17 de novembro de 2024
OPINIÃO

Cãs

Por Lúcia Brigagão | especial para o GCN
| Tempo de leitura: 3 min

“Não me desampares, pois, ó Deus, até à minha velhice e às cãs; até que eu tenha declarado à presente geração a Tua força e às vindouras o Teu poder”. (Salmo 71:18).   “...E o velho teve de chorar suas cãs manchadas na desonra de sua filha.” (Embora bastante sugestiva – a filha aprontou alguma, em evidente desacordo às determinações paternas - não sei a procedência do lamento, nem qual tenha sido a má criação.) Minha intenção é apenas confirmar que, embora não seja usada na letra de nenhuma poesia ou música brasileiras, pelo menos que eu conheça, a palavra cã existe e significa cabelos brancos, ou grisalhos...

Nascida em família de pessoas loiras que por efeito de peculiar genética exibem suas cãs precocemente, vi as minhas aparecerem muito cedo. Não apareciam, até se confundiam naquela minha farta cabeleira de cor clara. Precavida, passei a usar camomila e outros artifícios para disfarçá-las, tonalizando-as. Deu certo. Enquanto isso, vi pai, irmãos, tios com suas cãs charmosas e abundantes. Mas o que era aceito para eles, homens, era considerado pejorativo e inadequado para nós, mulheres. Aí entrei na tinta. Curiosamente, fiquei com a cabeleira com cor próxima do branco. Problema comum às mulheres que usam química nos cabelos, a raiz ainda aparecia, me dando aparência que eu considerava de desleixo. Problema de vaidade excessiva, dar-me certeza de que minhas cãs estavam abundantes e assumir que eu tinha a cabeça coberta por cabelos idênticos aos dos meus irmãos. Branquinha. Absolutamente branquinha. Estava dentro da temida fase do goring grey, que é como chamam aquelas e aqueles que estão na fase de envelhecimento capilar... E deixei os brancos aparecerem. Outra situação que me incentivou foi ver Merryl Streep em “O diabo veste Prada” com aqueles cabelos brancos, lindos e bem cuidados, elegantérrima, chiquésima, lindíssima ... (Eu que adoro havaianas, pé no chão, jeans e algodão!). Bem, o que é bom pra Merryl é bom pra mim, também, me disse. E assumi minha nova condição. Mais parecida com vovó Lila e vovó Ritinha, que com Marilyn Monroe, cortei minhas cãs no toco.

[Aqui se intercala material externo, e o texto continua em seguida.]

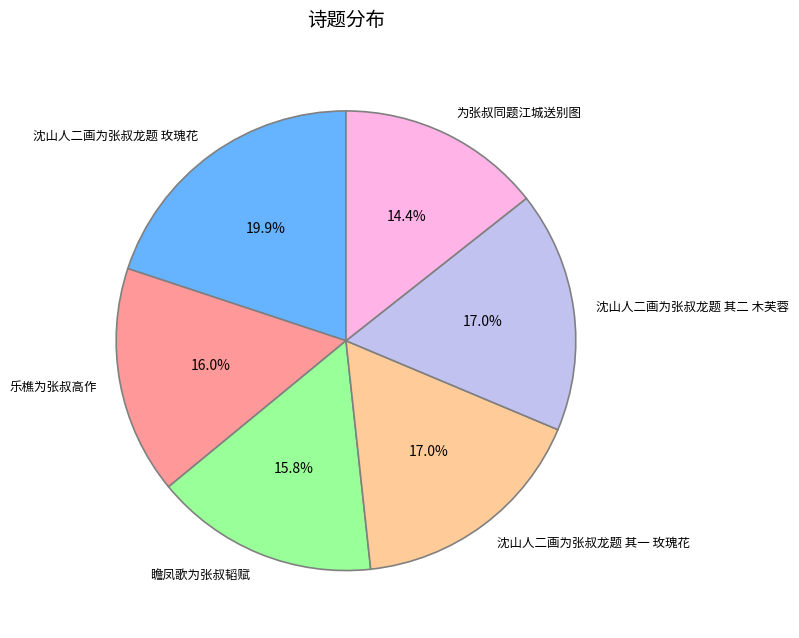

What percentage is NOT represented by 瞻凤歌为张叔韬赋?

84.2%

Tenho problema com etarismo - termo cunhado por Robert Butler em 1969 que significa “discriminação contra indivíduos ou grupos etários com base em estereótipos associados à idade”.  Nem acredito ser maldade, mas há frases que me incomodam tipo, “você não parece ter a idade que tem”, “você deve ter sido muito bonita”, “você não tem mais idade para usar isso”, “você ainda faz isso?” e outras do gênero, que revelam forte preconceito etarista e até, levando-se em conta a procedência, certa maldade das pessoas... ainda que possam parecer elogio. Tais frases revelam preconceito.

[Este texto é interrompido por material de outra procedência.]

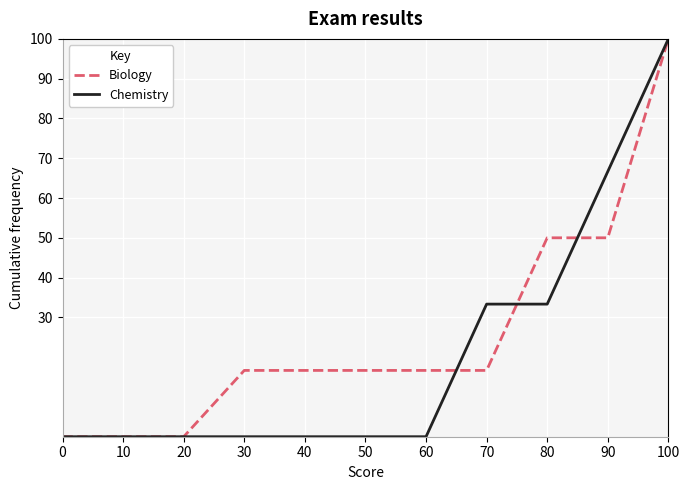

Reading left to right, list all the values displayed in this chart.

Biology: 0.0	0.0	0.0	16.7	16.7	16.7	16.7	16.7	50.0	50.0	100.0
Chemistry: 0.0	0.0	0.0	0.0	0.0	0.0	0.0	33.3	33.3	66.7	100.0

O tempo passa para todos. A juventude eterna não é possível, premissas absolutamente corretas.  Mulher é bicho esquisito, falo por mim. A maioria tem-me parecido obcecada pela ideia de parecer jovem, parece detestar a velhice e, nesse tempo de pouca gentileza, chega às raias da crueldade com as outras mulheres. Fontanel, a francesa que assumiu seus cabelos brancos e virou ícone contra a tirania da tinta, diz que “os cabelos brancos são o fim da mentira. É a busca da verdade em todos os aspectos da vida.” Adoro isso.

Adam Levine, Clint Eastwood, Daniel Day-Lewis, Emma Stone, George Clooney, Glenn Close, Glória Menezes, Helen Mirren, Hugh Grant, Judi Dench, Kristen Stewart, Messi, Morgan Freeman, Neymar, Otávio, Patrick Dempsey, Reynaldo Gianecchini, Richard Gere e meu inesquecível Sean Connery. Lindos e maravilhosos que, ou ficaram ou forçaram em algum momento o branco nos cabelos, estão aí para confirmar minhas palavras: “White is beautifull”...

 Por favor, respeitem as minhas e as cãs alheias!...

Lúcia Helena Maniglia Brigagão é publicitária e escritora.